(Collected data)
-*-*-

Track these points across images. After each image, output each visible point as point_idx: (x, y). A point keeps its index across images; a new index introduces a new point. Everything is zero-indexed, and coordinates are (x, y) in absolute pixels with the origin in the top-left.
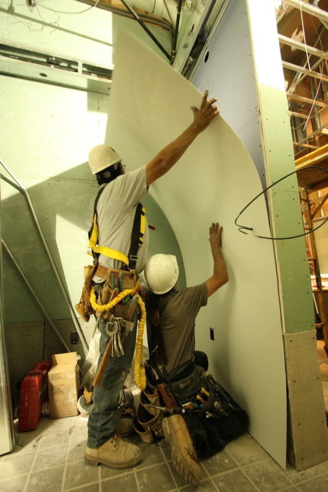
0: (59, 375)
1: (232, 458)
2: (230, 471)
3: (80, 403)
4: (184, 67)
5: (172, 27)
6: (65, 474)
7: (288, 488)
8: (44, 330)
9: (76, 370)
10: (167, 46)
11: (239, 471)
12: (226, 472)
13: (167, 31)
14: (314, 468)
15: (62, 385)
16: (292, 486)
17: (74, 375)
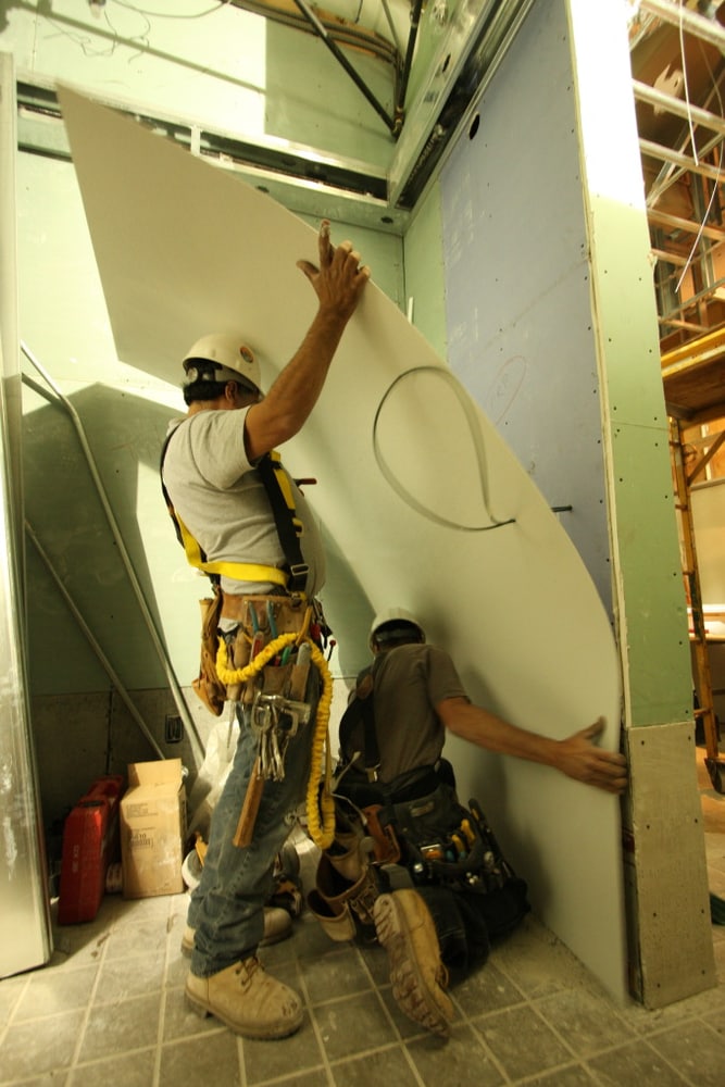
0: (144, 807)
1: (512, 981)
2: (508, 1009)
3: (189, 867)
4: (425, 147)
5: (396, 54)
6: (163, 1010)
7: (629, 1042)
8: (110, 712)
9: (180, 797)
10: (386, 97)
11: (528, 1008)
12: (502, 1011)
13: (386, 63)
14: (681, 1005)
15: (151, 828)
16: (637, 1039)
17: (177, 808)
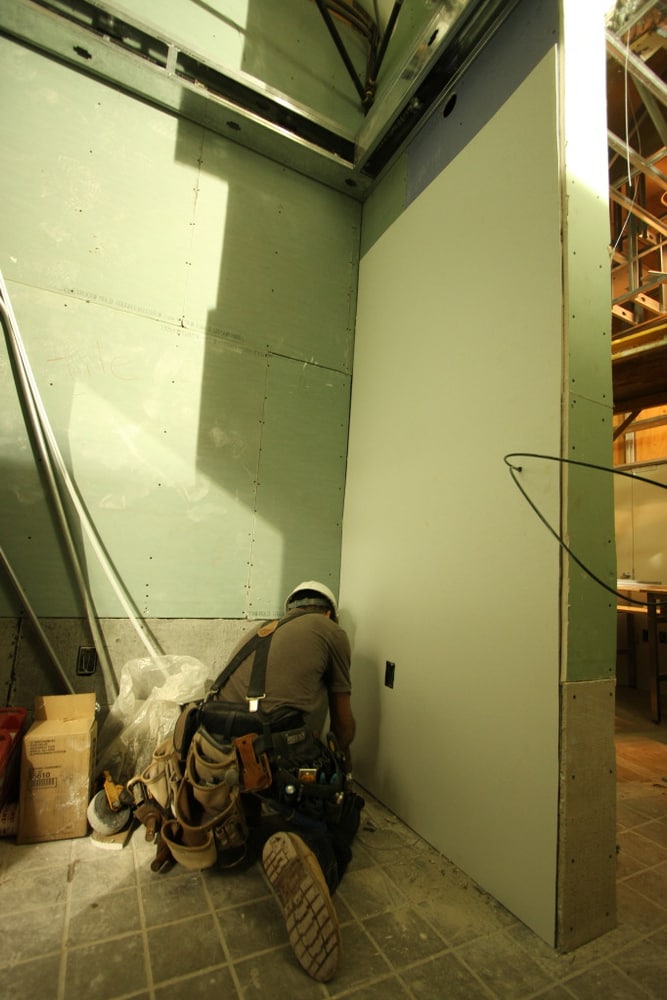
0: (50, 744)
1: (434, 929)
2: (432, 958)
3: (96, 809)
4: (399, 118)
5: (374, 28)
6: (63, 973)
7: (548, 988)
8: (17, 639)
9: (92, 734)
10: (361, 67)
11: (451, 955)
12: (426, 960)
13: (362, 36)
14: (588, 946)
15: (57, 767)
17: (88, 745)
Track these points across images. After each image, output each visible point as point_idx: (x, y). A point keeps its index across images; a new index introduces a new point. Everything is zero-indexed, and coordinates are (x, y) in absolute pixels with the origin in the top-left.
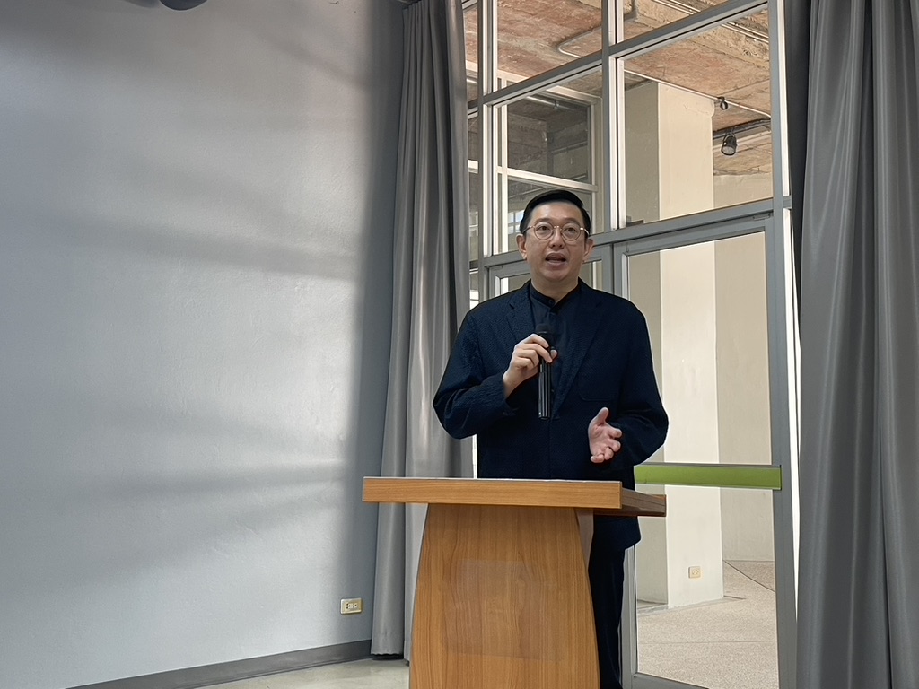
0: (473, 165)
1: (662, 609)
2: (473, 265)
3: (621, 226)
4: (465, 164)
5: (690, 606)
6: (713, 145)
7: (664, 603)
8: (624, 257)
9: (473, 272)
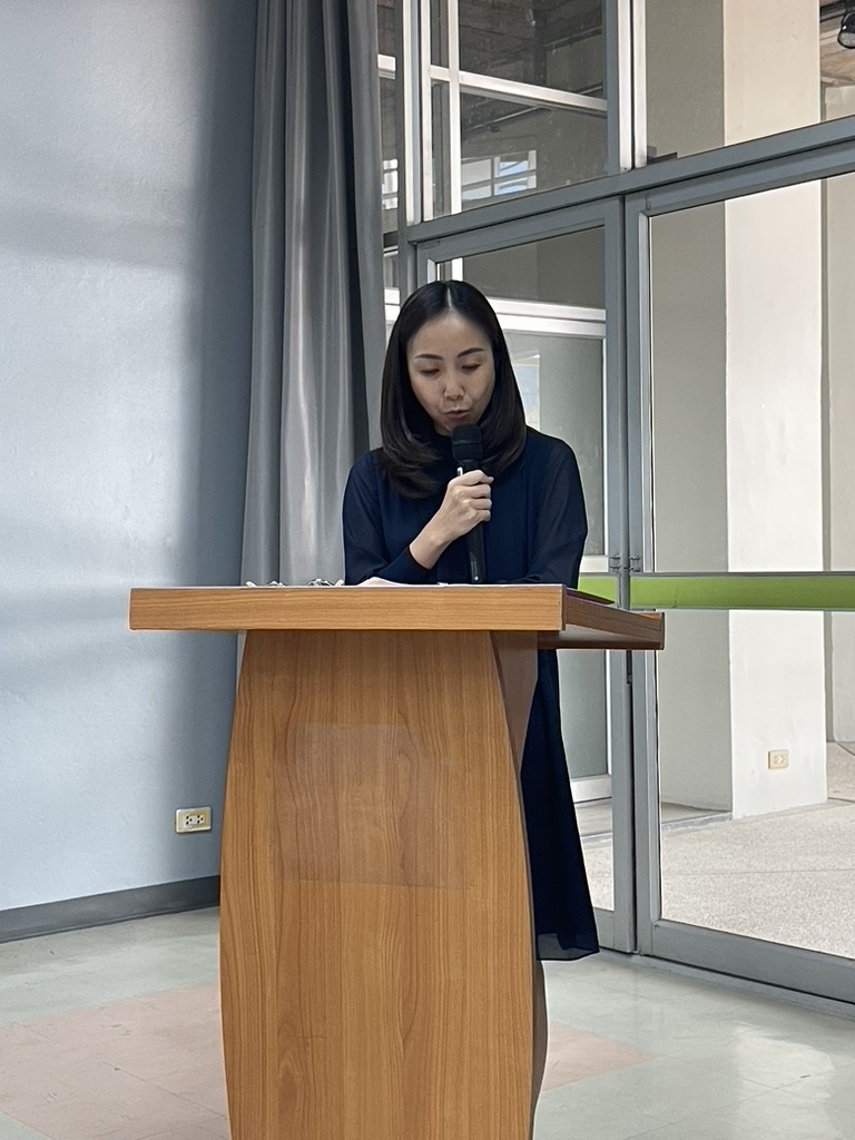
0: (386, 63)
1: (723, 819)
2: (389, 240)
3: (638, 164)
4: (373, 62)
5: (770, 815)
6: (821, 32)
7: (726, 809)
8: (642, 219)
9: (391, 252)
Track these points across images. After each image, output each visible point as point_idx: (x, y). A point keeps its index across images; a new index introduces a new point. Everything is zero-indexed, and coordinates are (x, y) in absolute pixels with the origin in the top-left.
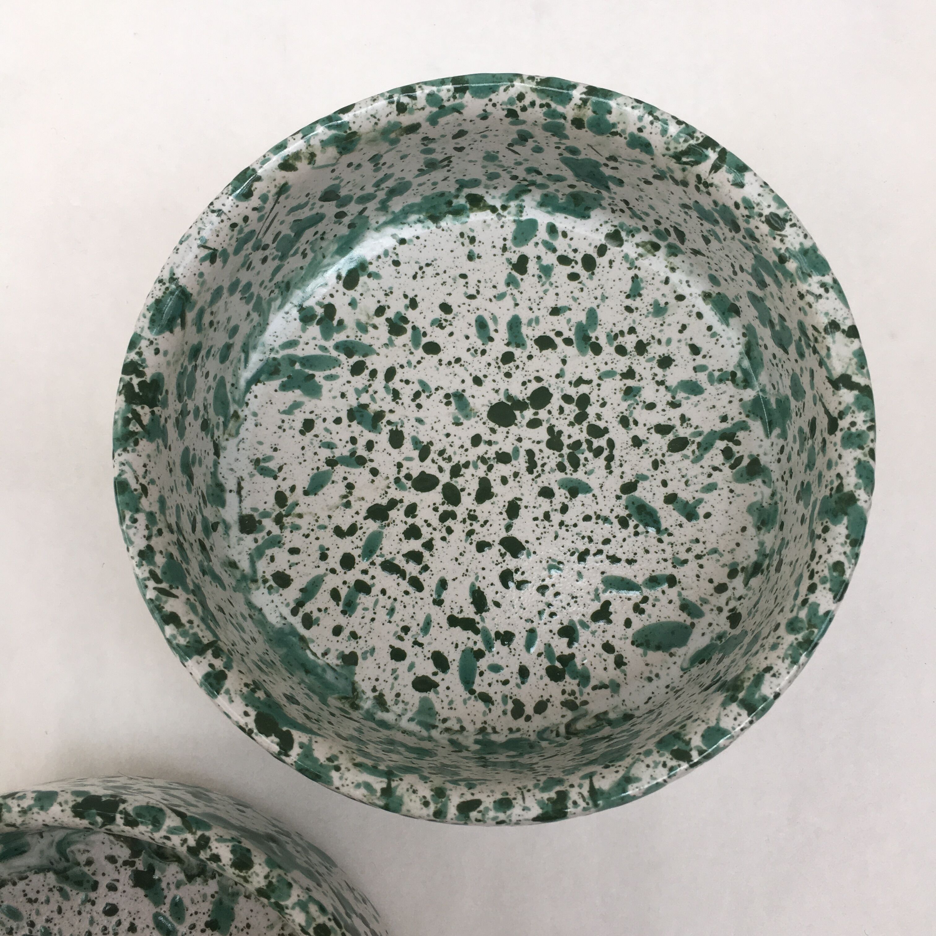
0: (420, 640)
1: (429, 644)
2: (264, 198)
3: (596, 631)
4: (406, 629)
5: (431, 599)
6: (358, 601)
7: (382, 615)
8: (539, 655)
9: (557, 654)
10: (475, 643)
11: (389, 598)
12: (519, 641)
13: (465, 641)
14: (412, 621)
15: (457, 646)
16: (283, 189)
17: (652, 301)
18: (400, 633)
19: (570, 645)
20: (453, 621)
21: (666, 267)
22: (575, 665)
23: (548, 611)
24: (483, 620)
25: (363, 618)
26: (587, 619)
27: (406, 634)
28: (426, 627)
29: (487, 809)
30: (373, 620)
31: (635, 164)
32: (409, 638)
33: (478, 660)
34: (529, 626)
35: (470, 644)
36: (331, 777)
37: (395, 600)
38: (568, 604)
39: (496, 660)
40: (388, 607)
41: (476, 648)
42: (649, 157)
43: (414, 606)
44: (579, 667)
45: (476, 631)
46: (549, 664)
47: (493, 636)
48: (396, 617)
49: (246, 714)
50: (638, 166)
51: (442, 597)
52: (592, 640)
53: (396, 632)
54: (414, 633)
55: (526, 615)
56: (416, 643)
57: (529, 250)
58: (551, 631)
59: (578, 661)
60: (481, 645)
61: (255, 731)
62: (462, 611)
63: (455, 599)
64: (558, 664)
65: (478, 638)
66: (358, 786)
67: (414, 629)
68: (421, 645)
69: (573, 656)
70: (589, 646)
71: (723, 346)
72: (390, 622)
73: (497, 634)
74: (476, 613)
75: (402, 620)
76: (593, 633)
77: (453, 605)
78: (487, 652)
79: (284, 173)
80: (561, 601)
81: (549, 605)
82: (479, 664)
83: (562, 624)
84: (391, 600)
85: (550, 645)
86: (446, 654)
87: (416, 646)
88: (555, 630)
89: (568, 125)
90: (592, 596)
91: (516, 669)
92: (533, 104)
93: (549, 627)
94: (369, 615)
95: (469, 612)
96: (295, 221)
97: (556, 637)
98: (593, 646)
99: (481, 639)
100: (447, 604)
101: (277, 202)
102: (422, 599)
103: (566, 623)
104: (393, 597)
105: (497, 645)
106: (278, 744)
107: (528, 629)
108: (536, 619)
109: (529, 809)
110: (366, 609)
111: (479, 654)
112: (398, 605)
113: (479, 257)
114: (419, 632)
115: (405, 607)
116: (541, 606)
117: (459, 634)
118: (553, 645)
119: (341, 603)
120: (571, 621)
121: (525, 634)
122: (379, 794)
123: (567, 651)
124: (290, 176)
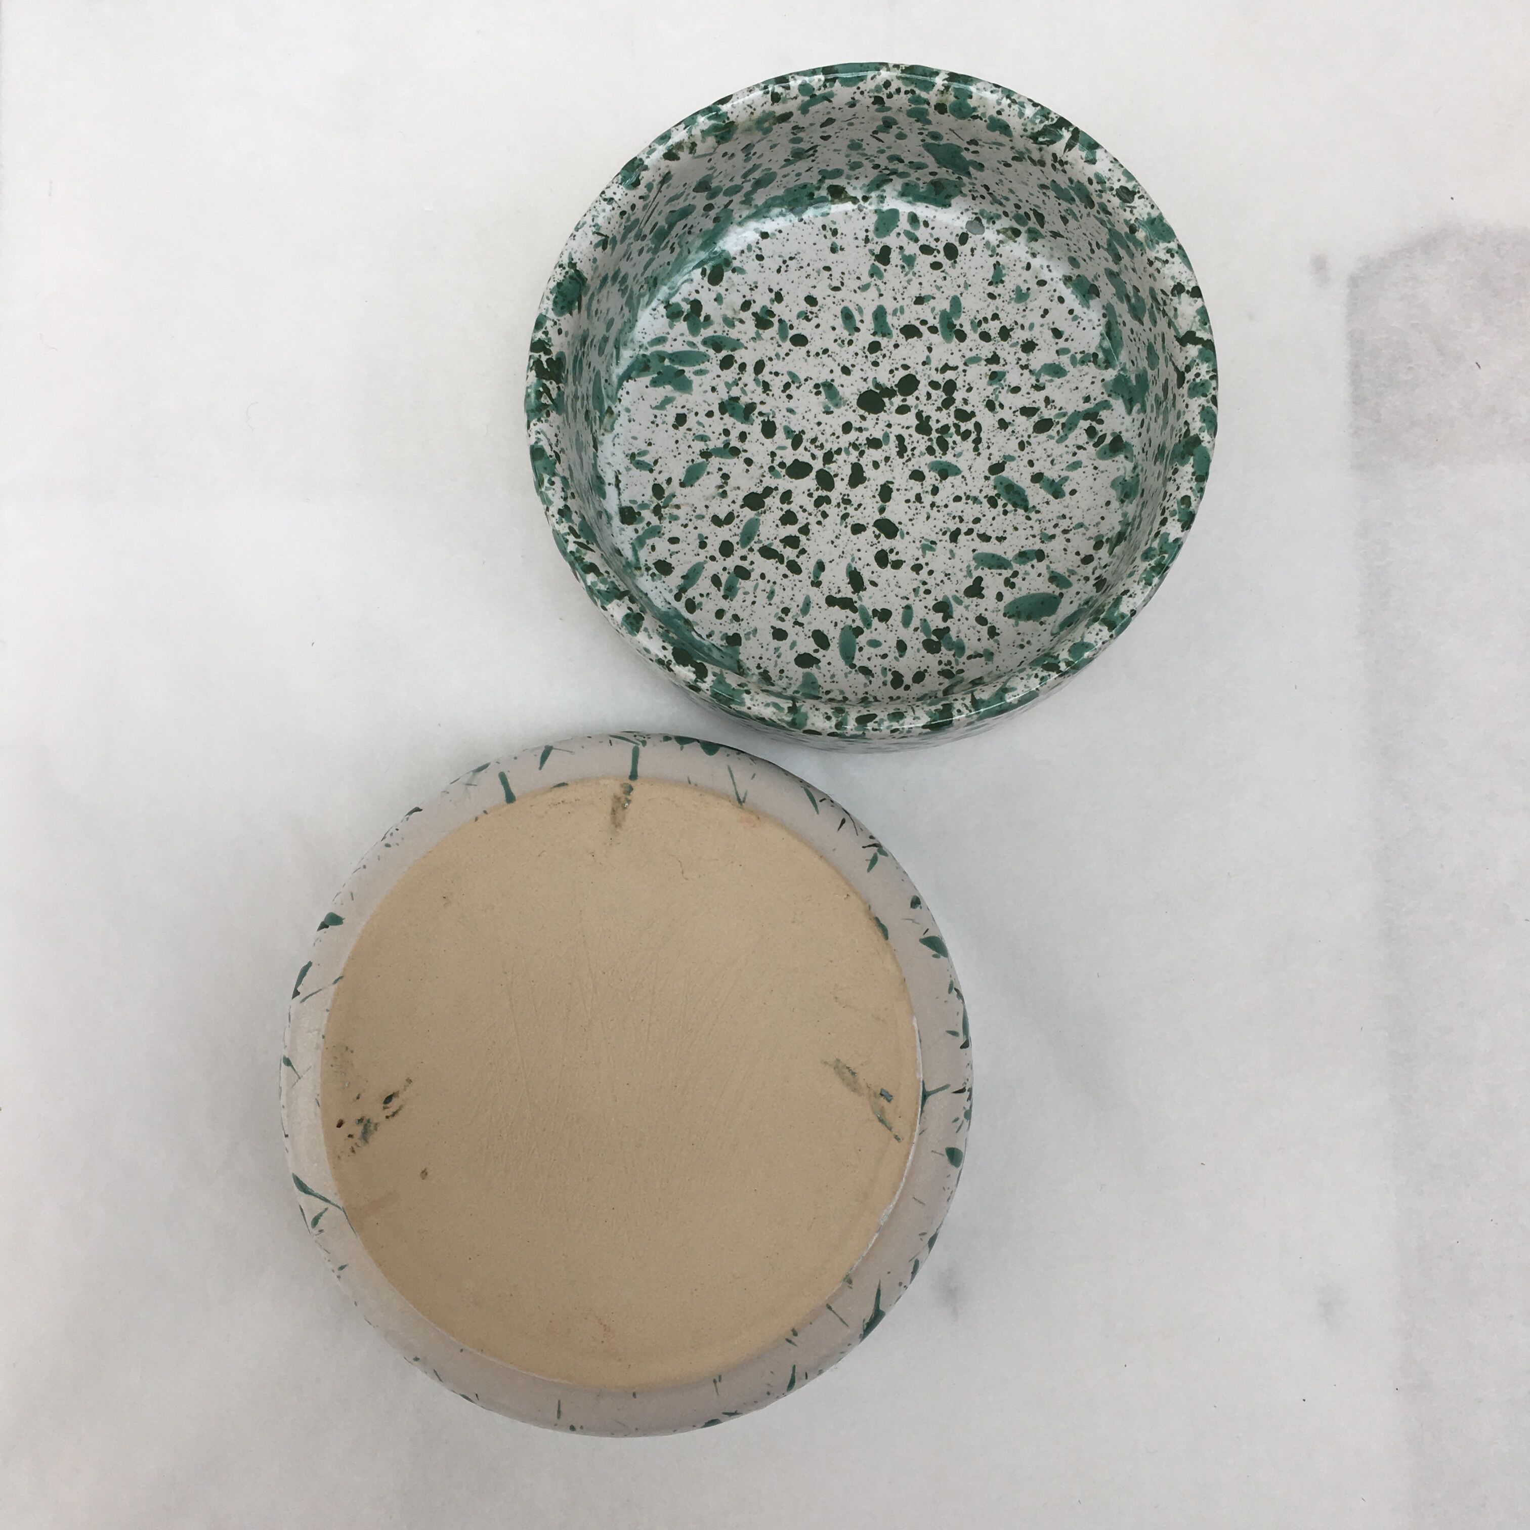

-*-*-

Exercise =
In the data above, start at the line that has "5: (172, 27)", stop after the line that has "16: (292, 486)", and print every line in between exactly as it stands.

Expected answer =
5: (172, 27)
6: (65, 474)
7: (288, 488)
8: (44, 330)
9: (76, 370)
10: (167, 46)
11: (239, 471)
12: (226, 472)
13: (167, 31)
14: (314, 468)
15: (62, 385)
16: (292, 486)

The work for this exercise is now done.